What is being asked: All lines of the records below that contain the word "sulla" must be listed.

Record set:
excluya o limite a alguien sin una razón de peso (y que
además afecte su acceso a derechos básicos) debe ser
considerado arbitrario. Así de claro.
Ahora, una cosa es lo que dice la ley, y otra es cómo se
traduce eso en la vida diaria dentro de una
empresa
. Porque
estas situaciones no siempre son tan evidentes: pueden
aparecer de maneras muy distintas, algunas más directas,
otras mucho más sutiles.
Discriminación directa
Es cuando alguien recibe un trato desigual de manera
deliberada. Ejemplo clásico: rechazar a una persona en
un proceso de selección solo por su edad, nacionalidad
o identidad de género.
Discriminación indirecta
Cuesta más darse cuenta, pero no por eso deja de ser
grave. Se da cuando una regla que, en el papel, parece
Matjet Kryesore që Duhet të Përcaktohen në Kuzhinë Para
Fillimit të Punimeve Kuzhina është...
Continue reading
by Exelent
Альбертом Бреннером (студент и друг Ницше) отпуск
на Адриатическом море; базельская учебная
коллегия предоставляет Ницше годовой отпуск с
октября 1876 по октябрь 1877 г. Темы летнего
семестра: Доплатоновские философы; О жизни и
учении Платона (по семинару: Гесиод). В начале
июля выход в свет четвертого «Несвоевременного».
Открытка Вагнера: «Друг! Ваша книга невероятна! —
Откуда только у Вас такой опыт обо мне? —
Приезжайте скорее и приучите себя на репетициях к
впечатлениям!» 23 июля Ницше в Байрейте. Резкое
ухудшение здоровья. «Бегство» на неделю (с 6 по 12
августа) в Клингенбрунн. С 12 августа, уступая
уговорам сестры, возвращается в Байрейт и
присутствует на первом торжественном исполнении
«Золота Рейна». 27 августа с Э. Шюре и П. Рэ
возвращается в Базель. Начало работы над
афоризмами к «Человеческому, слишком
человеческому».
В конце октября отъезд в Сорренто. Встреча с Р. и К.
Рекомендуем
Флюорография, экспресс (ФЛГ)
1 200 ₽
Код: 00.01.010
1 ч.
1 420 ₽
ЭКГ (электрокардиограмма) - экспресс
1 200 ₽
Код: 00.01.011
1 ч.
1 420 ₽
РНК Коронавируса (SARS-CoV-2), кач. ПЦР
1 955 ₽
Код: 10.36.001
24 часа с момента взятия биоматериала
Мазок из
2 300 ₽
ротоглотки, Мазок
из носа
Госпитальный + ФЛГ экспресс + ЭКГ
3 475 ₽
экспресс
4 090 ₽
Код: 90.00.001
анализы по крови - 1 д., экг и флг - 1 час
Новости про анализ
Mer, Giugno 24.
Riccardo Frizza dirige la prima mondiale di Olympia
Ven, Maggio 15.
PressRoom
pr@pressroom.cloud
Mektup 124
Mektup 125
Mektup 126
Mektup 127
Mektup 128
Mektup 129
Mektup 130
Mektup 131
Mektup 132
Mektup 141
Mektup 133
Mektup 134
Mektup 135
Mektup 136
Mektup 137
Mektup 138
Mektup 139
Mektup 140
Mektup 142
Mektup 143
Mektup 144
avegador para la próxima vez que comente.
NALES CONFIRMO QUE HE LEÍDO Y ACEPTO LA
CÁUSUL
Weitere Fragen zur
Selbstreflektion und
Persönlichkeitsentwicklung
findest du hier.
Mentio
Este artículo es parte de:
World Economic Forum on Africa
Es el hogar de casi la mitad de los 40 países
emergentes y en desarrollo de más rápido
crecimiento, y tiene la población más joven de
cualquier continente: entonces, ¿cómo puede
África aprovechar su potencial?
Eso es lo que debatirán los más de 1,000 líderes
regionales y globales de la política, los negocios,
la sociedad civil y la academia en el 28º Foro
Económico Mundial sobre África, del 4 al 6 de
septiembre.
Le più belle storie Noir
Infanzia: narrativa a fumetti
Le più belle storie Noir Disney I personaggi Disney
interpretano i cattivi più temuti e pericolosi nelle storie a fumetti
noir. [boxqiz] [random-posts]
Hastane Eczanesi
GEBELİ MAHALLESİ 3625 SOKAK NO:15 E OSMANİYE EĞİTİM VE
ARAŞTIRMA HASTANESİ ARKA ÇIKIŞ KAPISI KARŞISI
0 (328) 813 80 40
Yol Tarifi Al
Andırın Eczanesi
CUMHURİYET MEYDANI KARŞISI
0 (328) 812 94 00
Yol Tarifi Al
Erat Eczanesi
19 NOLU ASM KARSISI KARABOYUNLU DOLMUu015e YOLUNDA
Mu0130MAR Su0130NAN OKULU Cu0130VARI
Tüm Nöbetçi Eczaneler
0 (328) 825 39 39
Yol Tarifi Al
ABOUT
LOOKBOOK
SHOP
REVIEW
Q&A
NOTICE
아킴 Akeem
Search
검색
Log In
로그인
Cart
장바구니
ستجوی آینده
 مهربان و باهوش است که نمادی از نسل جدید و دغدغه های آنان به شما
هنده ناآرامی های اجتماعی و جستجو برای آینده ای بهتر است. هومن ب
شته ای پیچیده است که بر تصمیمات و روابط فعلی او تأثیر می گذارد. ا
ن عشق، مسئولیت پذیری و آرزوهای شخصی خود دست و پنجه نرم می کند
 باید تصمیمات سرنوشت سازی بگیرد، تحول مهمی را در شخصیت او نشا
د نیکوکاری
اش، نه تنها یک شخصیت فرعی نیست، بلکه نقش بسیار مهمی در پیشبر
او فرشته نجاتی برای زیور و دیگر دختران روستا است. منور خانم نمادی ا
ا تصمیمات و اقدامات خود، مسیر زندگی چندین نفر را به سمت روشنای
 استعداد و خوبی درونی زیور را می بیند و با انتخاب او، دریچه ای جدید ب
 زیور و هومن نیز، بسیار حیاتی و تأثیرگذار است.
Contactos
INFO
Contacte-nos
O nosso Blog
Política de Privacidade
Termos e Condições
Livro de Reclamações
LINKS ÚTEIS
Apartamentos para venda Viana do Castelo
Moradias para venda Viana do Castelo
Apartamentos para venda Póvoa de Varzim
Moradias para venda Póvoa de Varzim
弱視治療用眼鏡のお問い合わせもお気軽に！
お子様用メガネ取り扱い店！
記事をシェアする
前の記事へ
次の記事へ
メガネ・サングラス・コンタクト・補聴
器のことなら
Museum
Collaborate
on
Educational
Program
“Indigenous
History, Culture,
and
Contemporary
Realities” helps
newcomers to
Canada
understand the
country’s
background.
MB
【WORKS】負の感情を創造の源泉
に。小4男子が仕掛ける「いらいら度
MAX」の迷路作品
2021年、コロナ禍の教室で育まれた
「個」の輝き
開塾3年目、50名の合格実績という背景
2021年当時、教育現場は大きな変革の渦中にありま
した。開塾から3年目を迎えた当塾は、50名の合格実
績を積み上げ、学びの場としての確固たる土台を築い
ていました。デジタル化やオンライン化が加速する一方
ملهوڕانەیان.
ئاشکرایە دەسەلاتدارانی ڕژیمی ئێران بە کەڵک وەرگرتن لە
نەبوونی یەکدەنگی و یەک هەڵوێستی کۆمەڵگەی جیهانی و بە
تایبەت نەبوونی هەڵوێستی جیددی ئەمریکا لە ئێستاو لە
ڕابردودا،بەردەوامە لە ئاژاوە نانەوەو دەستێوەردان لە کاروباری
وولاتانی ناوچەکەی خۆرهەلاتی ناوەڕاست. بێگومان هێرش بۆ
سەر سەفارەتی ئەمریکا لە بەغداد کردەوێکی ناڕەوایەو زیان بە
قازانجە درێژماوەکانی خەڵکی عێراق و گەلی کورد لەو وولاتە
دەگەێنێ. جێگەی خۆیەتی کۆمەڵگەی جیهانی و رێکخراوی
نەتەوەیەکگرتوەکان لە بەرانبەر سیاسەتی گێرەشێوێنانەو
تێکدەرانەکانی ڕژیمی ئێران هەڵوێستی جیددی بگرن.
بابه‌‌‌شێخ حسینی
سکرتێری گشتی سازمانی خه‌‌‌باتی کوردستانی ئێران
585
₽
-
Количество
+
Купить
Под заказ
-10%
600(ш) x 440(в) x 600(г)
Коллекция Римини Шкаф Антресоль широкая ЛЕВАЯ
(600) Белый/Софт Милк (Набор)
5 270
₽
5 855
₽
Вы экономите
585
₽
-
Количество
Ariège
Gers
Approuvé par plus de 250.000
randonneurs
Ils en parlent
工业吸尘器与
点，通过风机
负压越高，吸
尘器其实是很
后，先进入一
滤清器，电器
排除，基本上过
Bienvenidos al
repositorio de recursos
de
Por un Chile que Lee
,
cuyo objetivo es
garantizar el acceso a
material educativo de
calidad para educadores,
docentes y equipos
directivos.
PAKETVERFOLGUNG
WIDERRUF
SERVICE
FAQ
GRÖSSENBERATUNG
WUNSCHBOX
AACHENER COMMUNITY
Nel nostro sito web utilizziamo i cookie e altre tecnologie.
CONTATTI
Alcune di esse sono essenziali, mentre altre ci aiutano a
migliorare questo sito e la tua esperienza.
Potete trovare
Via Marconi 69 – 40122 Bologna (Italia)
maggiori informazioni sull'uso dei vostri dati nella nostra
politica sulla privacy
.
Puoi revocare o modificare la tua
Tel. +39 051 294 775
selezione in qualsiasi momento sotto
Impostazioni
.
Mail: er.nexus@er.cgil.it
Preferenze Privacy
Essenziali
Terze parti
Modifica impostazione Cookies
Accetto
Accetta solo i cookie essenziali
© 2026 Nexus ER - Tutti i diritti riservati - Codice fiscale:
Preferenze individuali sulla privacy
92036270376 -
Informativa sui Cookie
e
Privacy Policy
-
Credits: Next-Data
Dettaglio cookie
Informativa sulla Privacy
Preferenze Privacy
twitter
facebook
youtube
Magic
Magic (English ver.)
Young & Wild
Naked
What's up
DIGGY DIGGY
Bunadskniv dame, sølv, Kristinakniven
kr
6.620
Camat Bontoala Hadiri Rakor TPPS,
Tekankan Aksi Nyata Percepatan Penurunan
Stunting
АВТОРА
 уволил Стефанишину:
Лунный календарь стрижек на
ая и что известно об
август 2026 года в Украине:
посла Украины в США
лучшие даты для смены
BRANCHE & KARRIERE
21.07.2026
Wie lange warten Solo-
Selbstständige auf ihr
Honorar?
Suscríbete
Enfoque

The answer:
politica sulla privacy
Preferenze individuali sulla privacy
Informativa sulla Privacy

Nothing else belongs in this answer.